Campaign against abortion is a phoney war

Tue, Aug 28, 2012, 01:00

   

IT IS now 30 years since anti-abortion groups succeeded in pushing their issue to the top of the Irish political agenda. We have had five referendums, numerous High and Supreme Court cases, interdepartmental working groups, all-party committees, green papers and European Court challenges. And what difference has it all made? None whatsoever.

The only thing that has changed is that better access to contraception and sexual health information has gradually reduced the number of Irish women going abroad for abortions. (For the main destination, the UK, the numbers dropped from 6,673 in 2001 to 4,149 in 2011.)

But it would be naive to expect that anti-abortion groups would follow this logic and conclude that giving women more knowledge and control is the best way to reduce abortions. For, of course, this is not a question of rationality. It is all about symbolism. The twist is that even the symbolism scarcely matters any more.
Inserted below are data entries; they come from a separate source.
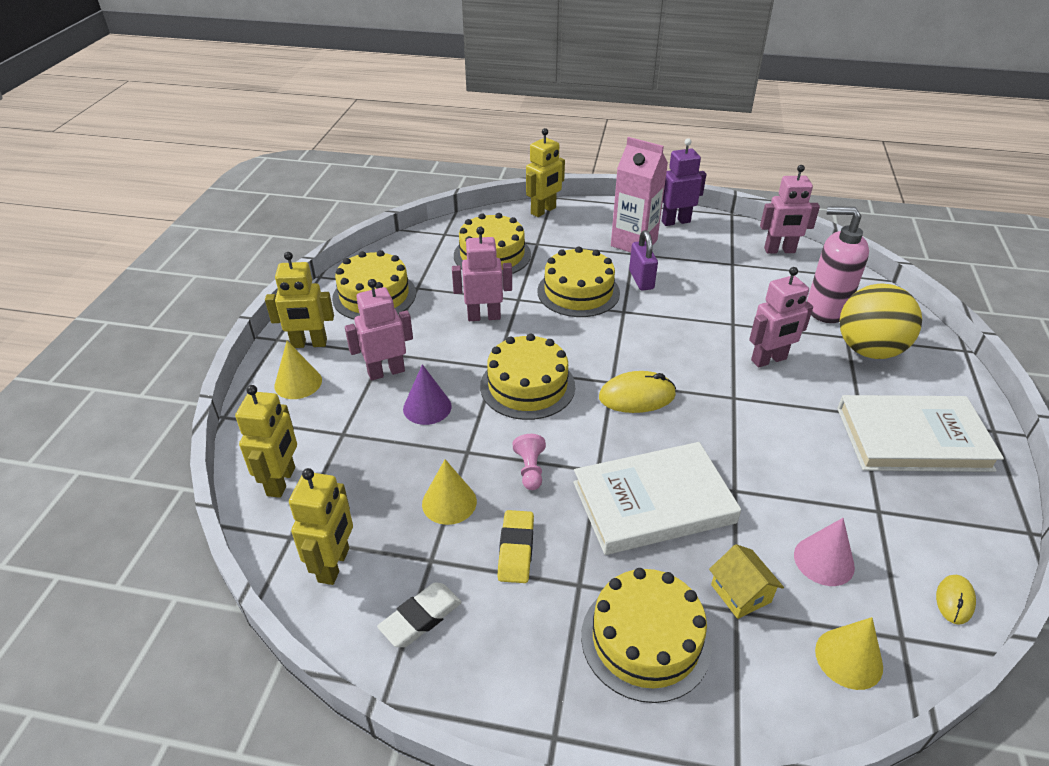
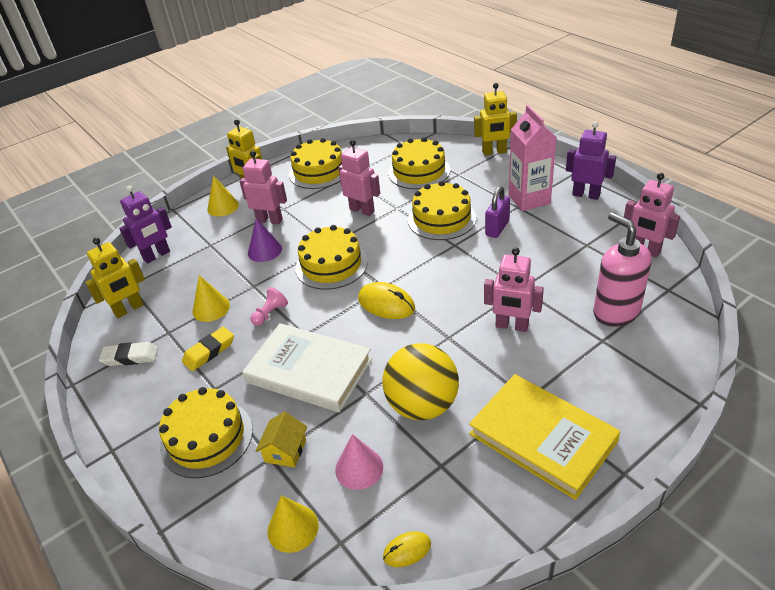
camera: 45 degrees right, 0 degrees up
(282, 481) = (157, 255): yellow robot -> purple robot
(868, 350) = (606, 359): yellow ball -> yellow ball (422, 405)
(913, 438) = (542, 438): white book -> yellow book

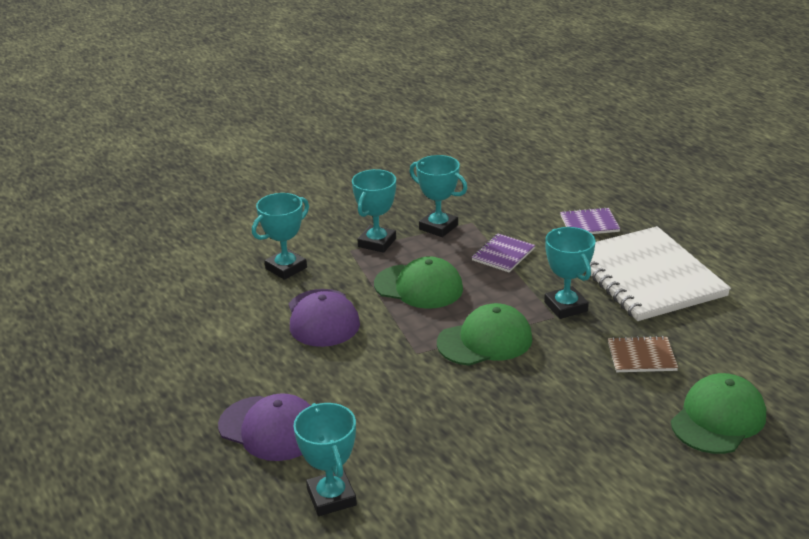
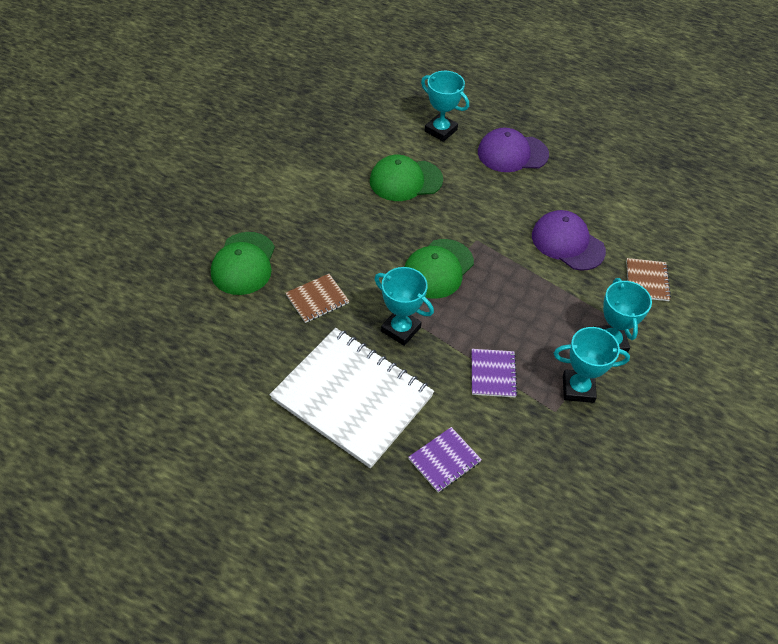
camera: 145 degrees right, 20 degrees up
(286, 268) = (647, 281): turquoise trophy -> brown notebook
(419, 287) = (529, 303): green cap -> green cap (405, 180)

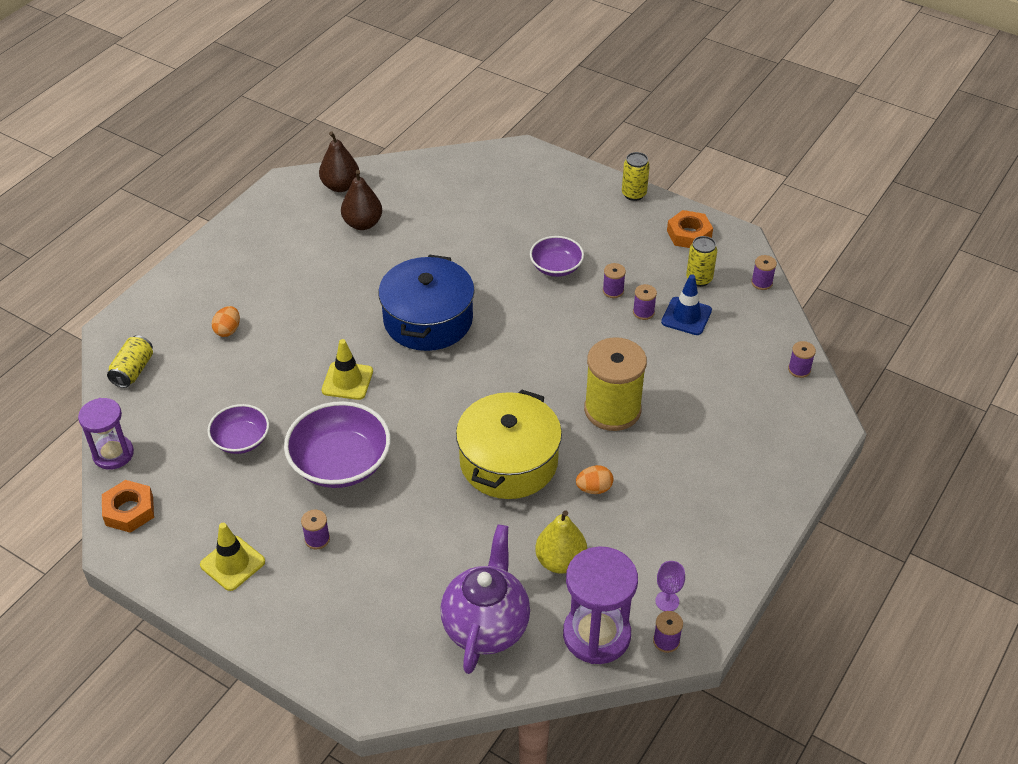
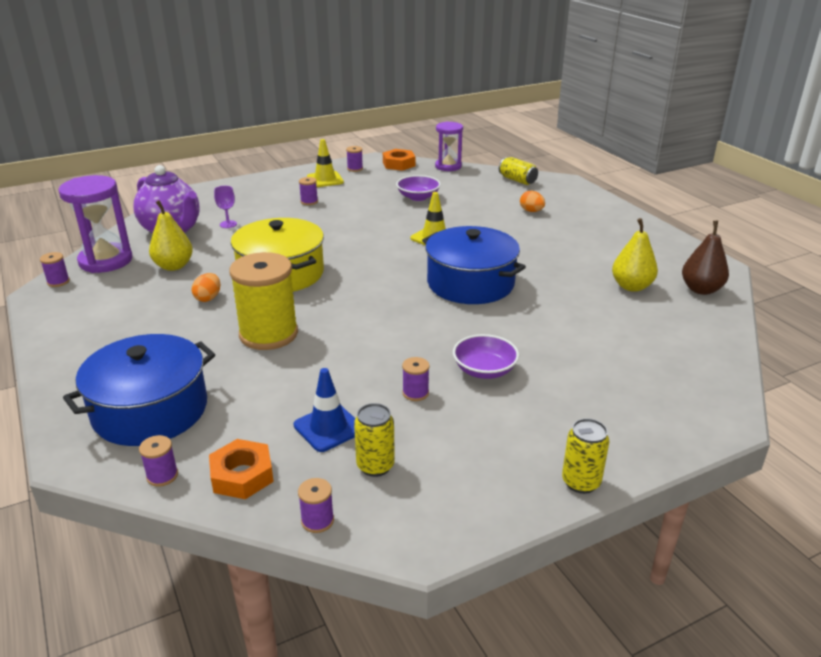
camera: 120 degrees right, 15 degrees down
(340, 463) = (359, 220): purple bowl -> none
(363, 224) = (631, 286): brown pear -> yellow pear
(643, 312) = (364, 400): purple spool -> purple spool (355, 169)
(667, 601) = (80, 293): purple goblet -> purple goblet (228, 224)
(689, 234) = (462, 497): orange nut -> orange nut (242, 475)
(756, 419) = (150, 410): none -> blue pot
My main problem with Irish anti-abortion campaigners is not that they are too extreme. It is that they are not extreme enough. If they really believe what they purport to believe – that a fertilised ovum is a human being in exactly the same sense as Nelson Mandela or Lady Gaga or the pope – they are disgracefully moderate. Their basic proposition is this: about 5,000 Irish people every year are being taken out of the country and massacred in cold blood.

Over the last decade, the equivalent of the entire population of Limerick city has been murdered. If you believe this, it dwarfs every other question in modern Ireland – the Northern Ireland conflict (in its latter stages, one-fiftieth of the number of annual “murders”); the economic crisis; any and every abuse of human rights by the State. You have an absolute moral duty to do everything you can to stop it, including, at a minimum, demanding restrictions on the right of pregnant women to travel.

But most anti-abortion activists – sane, decent, well-motivated people, by and large – don’t really believe that the equivalent of the population of Limerick has been murdered over the last 10 years. They’ve adopted a position, overwhelmingly for religious reasons, that “life” is a single, indivisible, unqualified entity. And that position then forces them into an absolutism that most of them do not instinctively feel.

How do we know they don’t really feel this way? Because, almost without exception, they believe that abortion is sometimes both necessary and morally justified. There is a lunatic fringe that would deny life-saving medical treatment to a pregnant woman if it results in the termination of the pregnancy. But most anti-abortion activists have the decency and compassion to know that this is grotesque. They believe that a mother’s life should be saved, even if, as a consequence, her baby must die.